--- Your goal ---
Go through the entries below, tally each line that has the word "SQUARE", and give only the total.

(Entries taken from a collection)
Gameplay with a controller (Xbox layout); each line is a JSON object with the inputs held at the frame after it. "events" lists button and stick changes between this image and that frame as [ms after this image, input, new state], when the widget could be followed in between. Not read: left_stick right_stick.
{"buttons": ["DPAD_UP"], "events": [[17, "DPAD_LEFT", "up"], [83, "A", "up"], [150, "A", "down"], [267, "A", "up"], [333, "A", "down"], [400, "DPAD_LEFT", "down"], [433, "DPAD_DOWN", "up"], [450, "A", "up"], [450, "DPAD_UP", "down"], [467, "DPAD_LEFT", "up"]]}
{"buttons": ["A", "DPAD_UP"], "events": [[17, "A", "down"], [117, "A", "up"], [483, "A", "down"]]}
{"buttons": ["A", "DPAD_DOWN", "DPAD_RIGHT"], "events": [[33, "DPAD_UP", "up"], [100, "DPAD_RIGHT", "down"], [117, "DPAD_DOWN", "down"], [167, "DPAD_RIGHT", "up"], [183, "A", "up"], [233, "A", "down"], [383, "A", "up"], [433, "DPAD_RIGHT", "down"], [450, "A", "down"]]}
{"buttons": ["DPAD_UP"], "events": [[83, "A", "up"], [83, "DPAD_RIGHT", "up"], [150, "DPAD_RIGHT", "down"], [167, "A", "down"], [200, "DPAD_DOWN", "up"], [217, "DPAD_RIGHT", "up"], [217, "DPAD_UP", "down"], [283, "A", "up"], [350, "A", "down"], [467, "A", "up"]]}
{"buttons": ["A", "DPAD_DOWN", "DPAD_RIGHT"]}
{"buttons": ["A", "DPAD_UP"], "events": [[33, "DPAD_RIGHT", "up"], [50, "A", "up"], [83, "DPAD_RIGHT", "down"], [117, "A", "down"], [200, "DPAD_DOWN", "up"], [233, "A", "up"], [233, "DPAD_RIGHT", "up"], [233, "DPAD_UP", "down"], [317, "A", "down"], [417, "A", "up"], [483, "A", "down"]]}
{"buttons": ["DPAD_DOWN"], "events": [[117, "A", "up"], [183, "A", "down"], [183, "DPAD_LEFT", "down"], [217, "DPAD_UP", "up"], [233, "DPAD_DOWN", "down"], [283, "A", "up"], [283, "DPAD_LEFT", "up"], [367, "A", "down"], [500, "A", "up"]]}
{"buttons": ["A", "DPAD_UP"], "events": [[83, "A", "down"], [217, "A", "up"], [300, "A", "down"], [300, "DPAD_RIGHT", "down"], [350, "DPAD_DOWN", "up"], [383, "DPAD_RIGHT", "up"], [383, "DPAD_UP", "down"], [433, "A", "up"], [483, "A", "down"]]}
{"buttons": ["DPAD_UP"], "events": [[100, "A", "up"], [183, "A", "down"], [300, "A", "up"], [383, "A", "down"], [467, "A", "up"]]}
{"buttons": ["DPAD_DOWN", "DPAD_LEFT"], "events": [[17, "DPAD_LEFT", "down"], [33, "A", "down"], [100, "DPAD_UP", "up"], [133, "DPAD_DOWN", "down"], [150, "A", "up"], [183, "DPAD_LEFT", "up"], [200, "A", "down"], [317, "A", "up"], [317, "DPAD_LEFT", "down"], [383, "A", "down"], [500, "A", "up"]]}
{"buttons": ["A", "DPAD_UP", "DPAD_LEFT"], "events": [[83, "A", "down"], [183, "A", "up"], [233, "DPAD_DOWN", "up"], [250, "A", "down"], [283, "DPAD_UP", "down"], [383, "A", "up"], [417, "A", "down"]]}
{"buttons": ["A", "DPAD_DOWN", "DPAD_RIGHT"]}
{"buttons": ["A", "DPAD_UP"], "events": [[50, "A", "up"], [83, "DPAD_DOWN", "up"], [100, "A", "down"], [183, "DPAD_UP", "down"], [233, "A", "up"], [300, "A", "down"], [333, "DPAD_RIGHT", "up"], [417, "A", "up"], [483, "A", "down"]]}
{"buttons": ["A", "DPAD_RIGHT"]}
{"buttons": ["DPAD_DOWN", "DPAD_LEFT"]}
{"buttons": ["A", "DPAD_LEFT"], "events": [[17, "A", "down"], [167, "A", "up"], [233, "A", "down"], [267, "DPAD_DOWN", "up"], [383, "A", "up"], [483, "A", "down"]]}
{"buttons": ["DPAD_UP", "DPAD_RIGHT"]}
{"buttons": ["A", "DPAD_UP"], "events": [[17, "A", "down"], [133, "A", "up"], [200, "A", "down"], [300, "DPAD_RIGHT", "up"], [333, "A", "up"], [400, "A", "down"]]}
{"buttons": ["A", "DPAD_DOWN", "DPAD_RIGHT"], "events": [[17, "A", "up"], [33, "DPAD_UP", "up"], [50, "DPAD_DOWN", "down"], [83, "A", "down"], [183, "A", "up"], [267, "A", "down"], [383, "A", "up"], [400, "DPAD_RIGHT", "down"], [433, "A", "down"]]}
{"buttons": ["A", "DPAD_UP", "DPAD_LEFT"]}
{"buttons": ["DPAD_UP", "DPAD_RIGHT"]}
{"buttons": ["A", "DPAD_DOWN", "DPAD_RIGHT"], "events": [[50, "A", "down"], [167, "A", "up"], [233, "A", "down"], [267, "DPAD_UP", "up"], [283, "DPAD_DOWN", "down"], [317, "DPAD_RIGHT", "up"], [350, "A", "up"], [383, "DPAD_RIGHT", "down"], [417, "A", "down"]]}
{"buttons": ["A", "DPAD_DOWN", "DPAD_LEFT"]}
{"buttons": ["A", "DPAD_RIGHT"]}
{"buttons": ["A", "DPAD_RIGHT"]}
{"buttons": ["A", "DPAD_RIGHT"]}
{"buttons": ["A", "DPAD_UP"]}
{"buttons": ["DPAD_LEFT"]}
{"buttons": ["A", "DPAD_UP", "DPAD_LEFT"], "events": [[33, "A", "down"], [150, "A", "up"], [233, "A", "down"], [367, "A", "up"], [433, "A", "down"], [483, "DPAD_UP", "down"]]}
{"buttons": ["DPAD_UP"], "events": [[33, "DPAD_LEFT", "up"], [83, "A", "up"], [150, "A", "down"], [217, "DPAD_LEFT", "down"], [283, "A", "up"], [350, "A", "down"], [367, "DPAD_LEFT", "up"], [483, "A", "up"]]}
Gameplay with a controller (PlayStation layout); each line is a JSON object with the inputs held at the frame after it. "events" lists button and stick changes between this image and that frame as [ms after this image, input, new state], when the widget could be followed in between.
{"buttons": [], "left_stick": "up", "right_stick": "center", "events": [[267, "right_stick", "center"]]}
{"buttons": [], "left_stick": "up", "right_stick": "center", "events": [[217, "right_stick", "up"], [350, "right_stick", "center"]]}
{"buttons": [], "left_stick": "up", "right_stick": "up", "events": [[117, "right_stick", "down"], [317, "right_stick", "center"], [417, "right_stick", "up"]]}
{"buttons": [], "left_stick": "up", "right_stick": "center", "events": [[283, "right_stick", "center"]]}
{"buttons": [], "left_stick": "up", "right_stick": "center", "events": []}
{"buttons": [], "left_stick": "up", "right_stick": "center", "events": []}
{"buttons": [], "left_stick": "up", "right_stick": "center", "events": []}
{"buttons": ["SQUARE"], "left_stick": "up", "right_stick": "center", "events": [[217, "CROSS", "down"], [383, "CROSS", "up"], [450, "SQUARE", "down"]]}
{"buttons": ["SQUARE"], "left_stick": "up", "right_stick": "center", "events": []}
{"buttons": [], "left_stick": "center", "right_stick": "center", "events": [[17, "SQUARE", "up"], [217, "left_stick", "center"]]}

--- Output ---
3